- INSTRUCTION: Once the images are removed, repeat all of the entries exactly.

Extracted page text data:
--*--

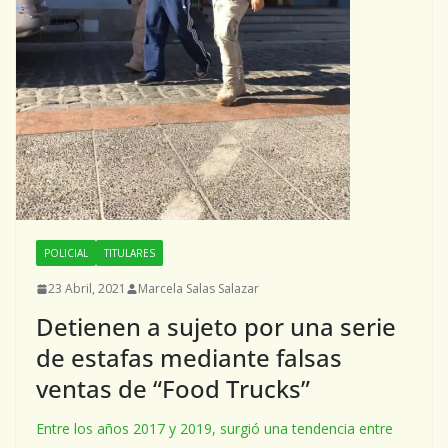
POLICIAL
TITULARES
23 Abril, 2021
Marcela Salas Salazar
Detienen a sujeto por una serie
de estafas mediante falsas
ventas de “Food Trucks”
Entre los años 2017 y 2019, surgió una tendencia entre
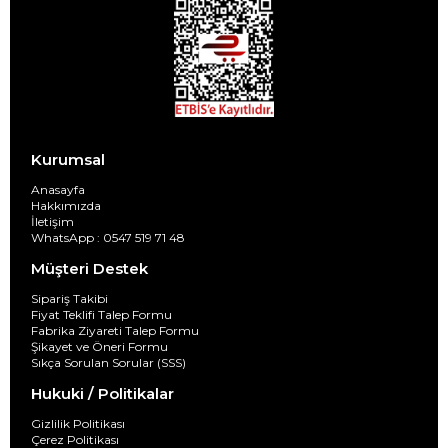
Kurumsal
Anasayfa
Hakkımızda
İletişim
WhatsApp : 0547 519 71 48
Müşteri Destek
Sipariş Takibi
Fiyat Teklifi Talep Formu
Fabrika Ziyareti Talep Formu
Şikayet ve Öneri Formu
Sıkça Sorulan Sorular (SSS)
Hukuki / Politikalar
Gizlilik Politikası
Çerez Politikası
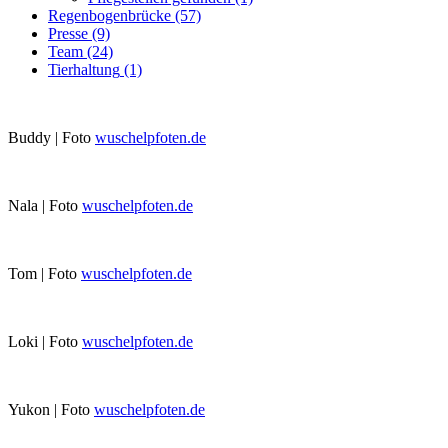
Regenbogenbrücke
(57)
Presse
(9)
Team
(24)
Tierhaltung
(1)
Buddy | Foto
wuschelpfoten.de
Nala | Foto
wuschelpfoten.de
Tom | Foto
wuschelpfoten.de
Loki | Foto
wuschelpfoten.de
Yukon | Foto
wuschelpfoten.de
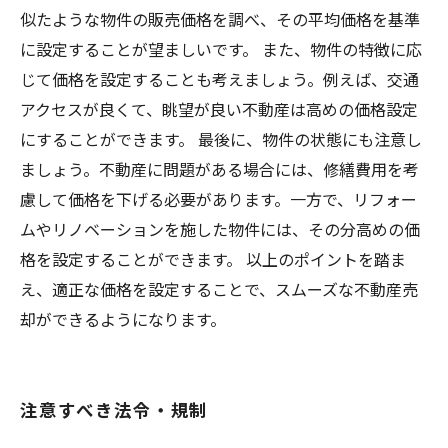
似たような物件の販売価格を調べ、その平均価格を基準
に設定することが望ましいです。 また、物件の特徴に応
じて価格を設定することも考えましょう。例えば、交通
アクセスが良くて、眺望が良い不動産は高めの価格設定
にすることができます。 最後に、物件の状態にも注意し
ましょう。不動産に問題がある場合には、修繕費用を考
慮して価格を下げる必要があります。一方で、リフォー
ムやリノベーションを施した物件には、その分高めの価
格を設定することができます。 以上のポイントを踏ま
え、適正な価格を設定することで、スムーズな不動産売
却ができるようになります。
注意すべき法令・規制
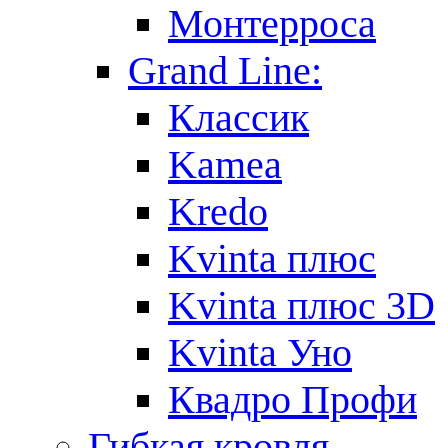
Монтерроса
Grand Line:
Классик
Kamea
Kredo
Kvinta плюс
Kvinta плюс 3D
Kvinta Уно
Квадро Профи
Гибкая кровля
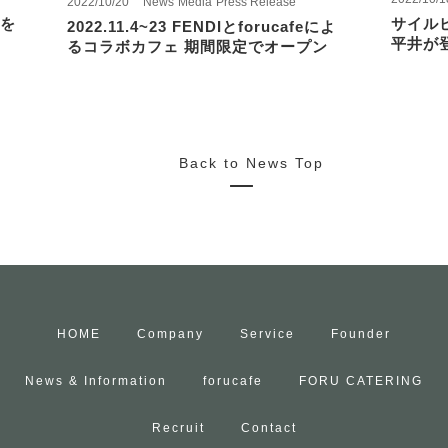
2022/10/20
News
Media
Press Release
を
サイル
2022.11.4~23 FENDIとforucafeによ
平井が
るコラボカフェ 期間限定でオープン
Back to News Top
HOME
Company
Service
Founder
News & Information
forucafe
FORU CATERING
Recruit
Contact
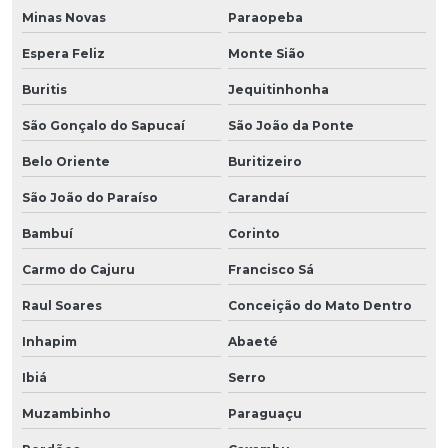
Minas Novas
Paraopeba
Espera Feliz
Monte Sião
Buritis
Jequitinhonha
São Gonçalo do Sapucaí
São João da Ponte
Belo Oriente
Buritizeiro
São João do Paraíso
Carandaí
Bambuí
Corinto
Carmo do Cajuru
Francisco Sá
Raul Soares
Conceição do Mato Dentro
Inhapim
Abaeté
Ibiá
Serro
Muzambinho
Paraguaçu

--*--

- OUTPUT FOR THIS EXERCISE:
POLICIAL
TITULARES
23 Abril, 2021
Marcela Salas Salazar
Detienen a sujeto por una serie
de estafas mediante falsas
ventas de “Food Trucks”
Entre los años 2017 y 2019, surgió una tendencia entre
Kurumsal
Anasayfa
Hakkımızda
İletişim
WhatsApp : 0547 519 71 48
Müşteri Destek
Sipariş Takibi
Fiyat Teklifi Talep Formu
Fabrika Ziyareti Talep Formu
Şikayet ve Öneri Formu
Sıkça Sorulan Sorular (SSS)
Hukuki / Politikalar
Gizlilik Politikası
Çerez Politikası
Regenbogenbrücke
(57)
Presse
(9)
Team
(24)
Tierhaltung
(1)
Buddy | Foto
wuschelpfoten.de
Nala | Foto
wuschelpfoten.de
Tom | Foto
wuschelpfoten.de
Loki | Foto
wuschelpfoten.de
Yukon | Foto
wuschelpfoten.de
似たような物件の販売価格を調べ、その平均価格を基準
に設定することが望ましいです。 また、物件の特徴に応
じて価格を設定することも考えましょう。例えば、交通
アクセスが良くて、眺望が良い不動産は高めの価格設定
にすることができます。 最後に、物件の状態にも注意し
ましょう。不動産に問題がある場合には、修繕費用を考
慮して価格を下げる必要があります。一方で、リフォー
ムやリノベーションを施した物件には、その分高めの価
格を設定することができます。 以上のポイントを踏ま
え、適正な価格を設定することで、スムーズな不動産売
却ができるようになります。
注意すべき法令・規制
Монтерроса
Grand Line:
Классик
Kamea
Kredo
Kvinta плюс
Kvinta плюс 3D
Kvinta Уно
Квадро Профи
Гибкая кровля
2022/10/20
News
Media
Press Release
を
サイル
2022.11.4~23 FENDIとforucafeによ
平井が
るコラボカフェ 期間限定でオープン
Back to News Top
HOME
Company
Service
Founder
News & Information
forucafe
FORU CATERING
Recruit
Contact
Minas Novas
Paraopeba
Espera Feliz
Monte Sião
Buritis
Jequitinhonha
São Gonçalo do Sapucaí
São João da Ponte
Belo Oriente
Buritizeiro
São João do Paraíso
Carandaí
Bambuí
Corinto
Carmo do Cajuru
Francisco Sá
Raul Soares
Conceição do Mato Dentro
Inhapim
Abaeté
Ibiá
Serro
Muzambinho
Paraguaçu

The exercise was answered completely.